Liverpool Biennial 2010: Alfredo Jaar at the Scandinavian Hotel.

Scandinavian Hotel

Art A video installation across three screens, Alfredo Jaar’s We Wish to Inform You That We Didn’t Know is being presented in the dark, derelict environs of what must have been reception area of the old Scandinavian Hotel, with daylight from the basement atmospherically slipping in from underneath through bare rough wooden floorboards. It collects footage from various sources to investigate and ruminate on the Rwandan genocide, it’s a kind of epilogue to The Rwanda Project, a series of artworks developed by Jaar as a response to the genocide and the world’s inaction thereof.

[I'm now going to talk in detail about the piece, so if you're planning on visiting, please come back afterwards for what I thought.]

Assuming we join the piece at the beginning (I didn’t but I’ll pretend I did for the purposes of writing about it), we’re offered a BBC News report from not long after the outrage which provides the context surrounding a visit by then US present Bill Clinton (which is interesting in its own way for the slow non-sensationalist pace with which it proceeds, a sharp contrast to some of the television reporting which appears now). This is followed by the famous remarks by Clinton in which he apologies for the inaction of those who were in a position to intervene in which he suggests that they didn’t know the scale of what was happening.
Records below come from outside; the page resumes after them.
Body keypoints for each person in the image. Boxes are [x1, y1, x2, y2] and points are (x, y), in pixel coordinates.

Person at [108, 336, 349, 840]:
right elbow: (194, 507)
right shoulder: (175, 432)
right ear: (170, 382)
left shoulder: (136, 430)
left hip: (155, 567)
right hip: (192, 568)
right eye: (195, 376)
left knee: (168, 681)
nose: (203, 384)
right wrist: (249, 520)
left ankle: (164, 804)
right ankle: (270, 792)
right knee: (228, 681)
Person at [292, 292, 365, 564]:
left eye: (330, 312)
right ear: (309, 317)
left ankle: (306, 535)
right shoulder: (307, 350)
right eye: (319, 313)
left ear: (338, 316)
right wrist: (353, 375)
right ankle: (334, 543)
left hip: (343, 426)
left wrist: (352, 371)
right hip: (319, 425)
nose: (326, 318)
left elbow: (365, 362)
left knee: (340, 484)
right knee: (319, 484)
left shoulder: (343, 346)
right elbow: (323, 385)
There then follows the powerful guts of the piece, testimony from three Rwandans who were directly effected by the action in their state and how they survived through sheer luck, which is too horrible for me to repeat here. At which point, Jaar drops in a tiny interview with Stephen Lewis, the Canadian politician and diplomat, who was appointed to an enquiry into the Rwandan tragedy by the Organization of African Unity (OAU). He passionately and damningly suggests that Clinton did know about what was happening in Rwanda but had his mind on other things “as he so often did”. Lewis has tears in his eyes, the kind of tears only men who stoically won't cry have and we understand because we've heard just some of the testimony which he must have been a daily ritual as part of the panel.
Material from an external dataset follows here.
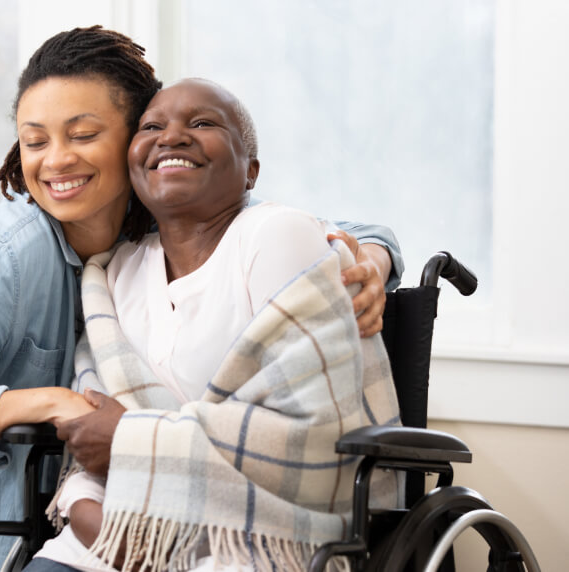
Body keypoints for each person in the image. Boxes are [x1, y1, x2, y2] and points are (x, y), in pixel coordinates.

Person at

As I stepped back into the entrance corridor, the Biennial volunteers asked for my opinion (which is never a good idea). My insta-reaction (which was perhaps not quite as verbose as they had expected) was that I thought that however potent that interview was, that the film was deeply simplistic in essentially laying the blame on Clinton’s shoulders (Jaar also employs freeze frames to indicate moments in the footage of the former President that might suggest he was being insincere) and that even though he was supposed to be “head of the free world ™” the whole of that world was in theory culpable, especially the UN who (I think) were on the ground in a non-partisan capacity.
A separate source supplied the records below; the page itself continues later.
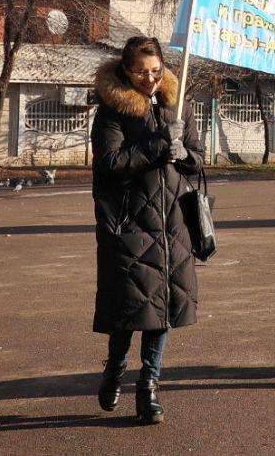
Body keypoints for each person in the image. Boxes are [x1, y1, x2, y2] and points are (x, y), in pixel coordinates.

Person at [91, 36, 204, 424]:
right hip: (129, 225)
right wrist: (158, 145)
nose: (150, 78)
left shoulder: (176, 104)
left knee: (162, 311)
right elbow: (110, 161)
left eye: (156, 70)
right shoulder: (113, 111)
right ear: (126, 70)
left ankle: (149, 388)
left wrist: (184, 151)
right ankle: (115, 372)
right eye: (141, 71)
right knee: (130, 312)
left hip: (171, 222)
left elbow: (197, 160)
In hindsight, my at least technical appreciation of the piece has improved. I can understand that Jaar is pointing his anger in one direction in order to simplify the argument, that he’s using Clinton to symbolically represent the failure of all the parties involved (presumably because by making his apology Clinton turned himself into a target). I also concede that Jaar has identified that in a gallery-type setting its impossible to present too complex an argument since its rare that a visitor will sit for the entire duration of a piece and so the artist has to keep repeating the message or theme in a variety of ways, in this case five directly focused movements (the fifth being an effective montage of shots of what must be the memorial the artist has created in Rwanda sixteen years on).

On top of which it's worth adding that since I was in the bubble of being a university undergraduate during the period all of this was taking place and so not really paying attention to the real world, my memory of the period is hazy, and though I've picked up some of the history subsequently (not least from the film Hotel Rwanda) I'm probably the last person who should be criticising the politics of a piece by someone with far greater knowledge of the subject than me. In other words We Wish to Inform You That We Didn’t Know should be applauded for reminding us that there were plenty of atrocities in the twentieth century and that all of them should be remembered and evaluated and re-evaluated even if we know, because we know what humanity is capable of, that they won’t be the last. Known, unknowns, perhaps.